The coalition government’s policy of rapid reduction in the budget deficit, to give private businesses space and confidence to invest, is a risky strategy. A return to growth after the worst recession since the second world warby no means a certainty – will determine the success or otherwise of the government’s period in office.

This FT analysis seeks to provide some historical context – to look at the UK’s growth performance over the very long term, and at the structural problems that must still be tackled if sustained expansion is to resume.

Since the middle of the 19th century average growth in gross domestic product has been slightly less than 2 per cent per year. The line below shows the deviation of growth (averaged over the previous five years) from this long-term trend, in percentage points. Crudely put, it provides a “fever chart” of the economic health of the nation.

The history of the past 160 years falls into four distinct periods – determined not only by booms and slumps but by Britain’s relative importance in the global economy. Another factor is the prevailing ethos of economic policy – to what extent state involvement has been seen as necessary or desirable by the governments of the time.

Nineteenth century pre-eminence: 1850-1914

Britain 160 years ago stood alone as the first industrial nation, with the highest output per head in the world. 1851 was perhaps the zenith – the Great Exhibition underlined the astonishing scientific and industrial innovation in the “workshop of the world”, while the census of that year revealed that for the first time a major nation had most of its population living in cities and towns.

Government involvement in the economy was essentially restricted to maintaining order at home and extending the empire abroad, with minimal social protection from the vagaries of the business cycle.

Wars and depression: 1914-1950

In common with the rest of the world Britain suffered severe dislocation during the two world wars and the intervening years. The unemployment rate rose to 15 per cent during the Great Depression, but in many ways the early 1920s were even worse, with deflation exacerbating the postwar recession. An inflexible exchange rate caused problems of adjustment throughout the period and the 30 per cent devaluation of sterling in 1949 finally underlined that Britain was no longer a dominant power. The return to a peacetime economy after demobilisation saw a populace determined not to repeat the experiences of the past 30 years.

Postwar stability: 1950-1974

This period was one of relative stability – with generally low inflation, and no significant recessions – and of relative decline, as other nations, in particular the resurgent Germany and Japan, overtook the UK in the international economic pecking order. Political parties were in broad agreement that the state had a role to play in the economy, to fund the expanding welfare state and, by judicious use of fiscal and monetary policies, to maintain full employment.

Adjusting to a global market: 1950-2011

The postwar consensus broke down amid the “stagflation” of the mid-1970s, as a full-blown recession, with double-digit rates of inflation, followed the quadrupling of the oil price in 1973. Government economic policy moved towards greater acceptance of market mechanisms. While globalisation saw much of the world’s manufacturing industry moving to the emerging Asian economies, the UK economy shifted away from traditional heavy industries towards services, particularly financial services. The first decade of the new century ended with the deepest peacetime recession for 70 years.

### Data excerpts
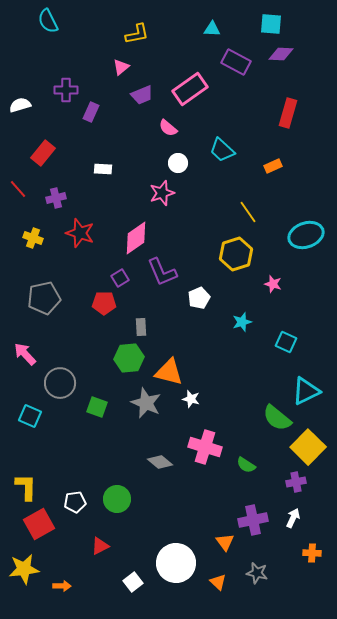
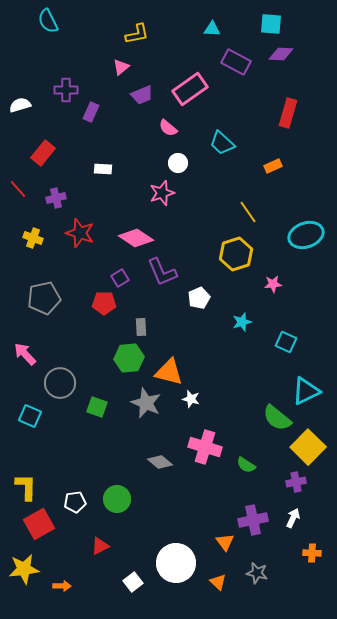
cyan trapezoid at (222, 150): moved 7 px up
pink diamond at (136, 238): rotated 68 degrees clockwise
pink star at (273, 284): rotated 24 degrees counterclockwise
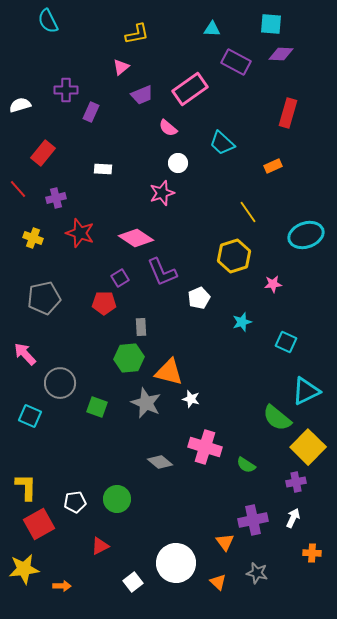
yellow hexagon at (236, 254): moved 2 px left, 2 px down
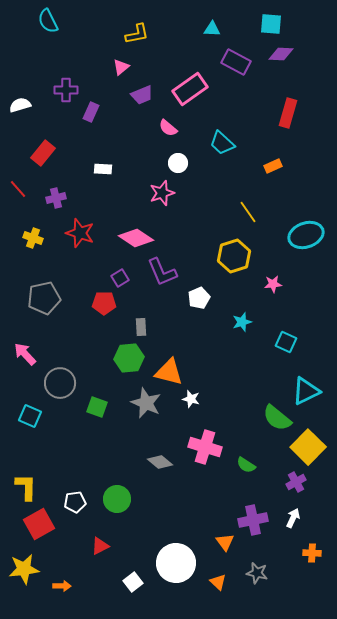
purple cross at (296, 482): rotated 18 degrees counterclockwise
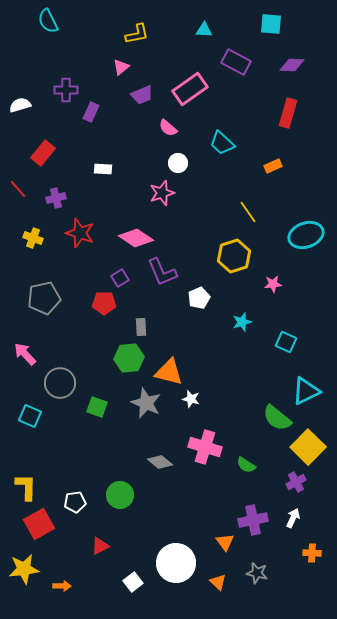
cyan triangle at (212, 29): moved 8 px left, 1 px down
purple diamond at (281, 54): moved 11 px right, 11 px down
green circle at (117, 499): moved 3 px right, 4 px up
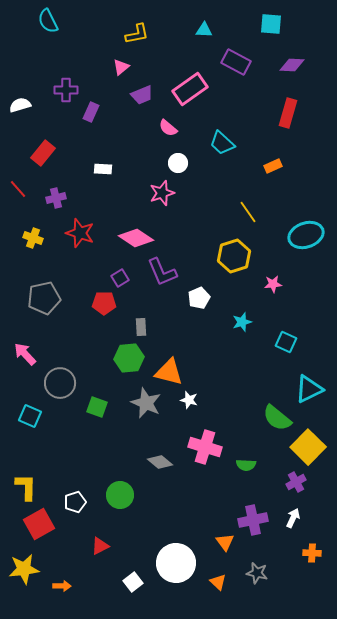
cyan triangle at (306, 391): moved 3 px right, 2 px up
white star at (191, 399): moved 2 px left, 1 px down
green semicircle at (246, 465): rotated 30 degrees counterclockwise
white pentagon at (75, 502): rotated 10 degrees counterclockwise
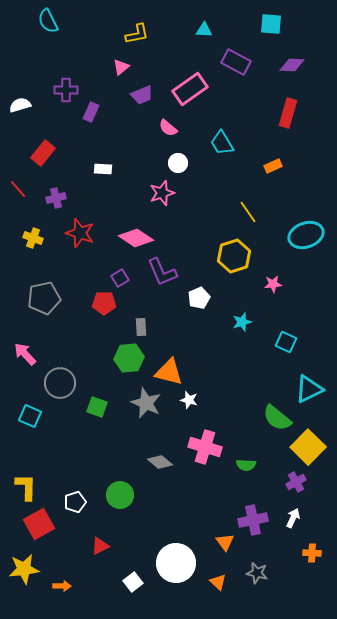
cyan trapezoid at (222, 143): rotated 16 degrees clockwise
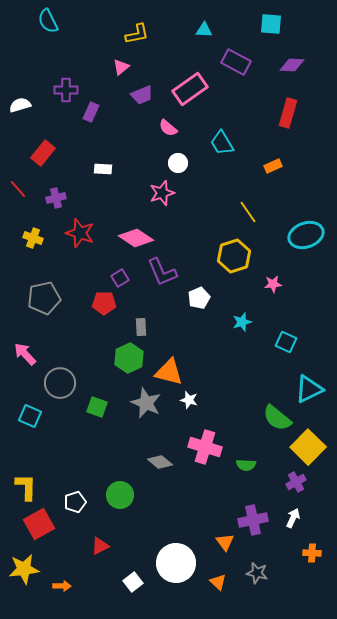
green hexagon at (129, 358): rotated 20 degrees counterclockwise
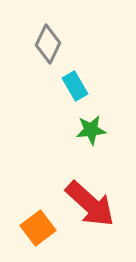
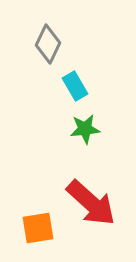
green star: moved 6 px left, 1 px up
red arrow: moved 1 px right, 1 px up
orange square: rotated 28 degrees clockwise
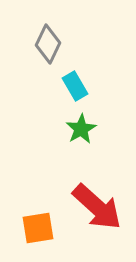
green star: moved 4 px left; rotated 24 degrees counterclockwise
red arrow: moved 6 px right, 4 px down
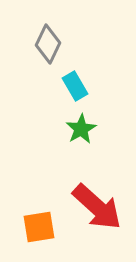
orange square: moved 1 px right, 1 px up
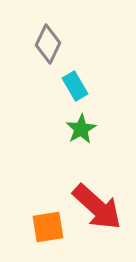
orange square: moved 9 px right
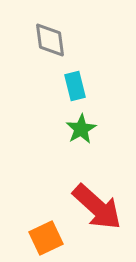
gray diamond: moved 2 px right, 4 px up; rotated 33 degrees counterclockwise
cyan rectangle: rotated 16 degrees clockwise
orange square: moved 2 px left, 11 px down; rotated 16 degrees counterclockwise
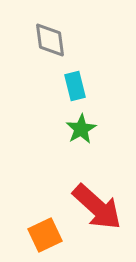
orange square: moved 1 px left, 3 px up
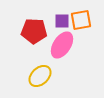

### Problem set
1. In the text on UK economic growth, how far did the unemployment rate rise during the Great Depression?
2. Extend the text on UK economic growth past its final sentence.

### Results in order
1. It rose to 15 per cent.

2.
Productivity

Behind growth lies productivity. The longer-term challenge for any government is to raise productivity in order, in turn, to raise the trend rate of growth of GDP. This has implications for most areas of government policy, particularly taxation, education, infrastructure and immigration.

A recent report from McKinsey, the management consultancy group, emphasised that a decline in the underlying trend was much more serious in the longer term than even a renewed recession. Given trend levels of growth over the next 20 years, the UK economy should expand by 65 per cent between 2007 and 2030. Another recession with a quick return to trend reduced this to 56 per cent, but a reduction of 1 percentage point in the trend reduced cumulative growth over the period to 36 per cent.

The chart above shows labour productivity performance over the past 50 years. UK levels generally closed on the US, falling behind European competitors in the late 1960s and 1970s, with a rapid improvement in the mid 1990s and stagnation since then. Last year productivity was still 5 per cent below Germany and 15 per cent below the US. Productivity has improved recently, in common with other industrialised countries, as employment levels have not grown as fast as output during the recovery.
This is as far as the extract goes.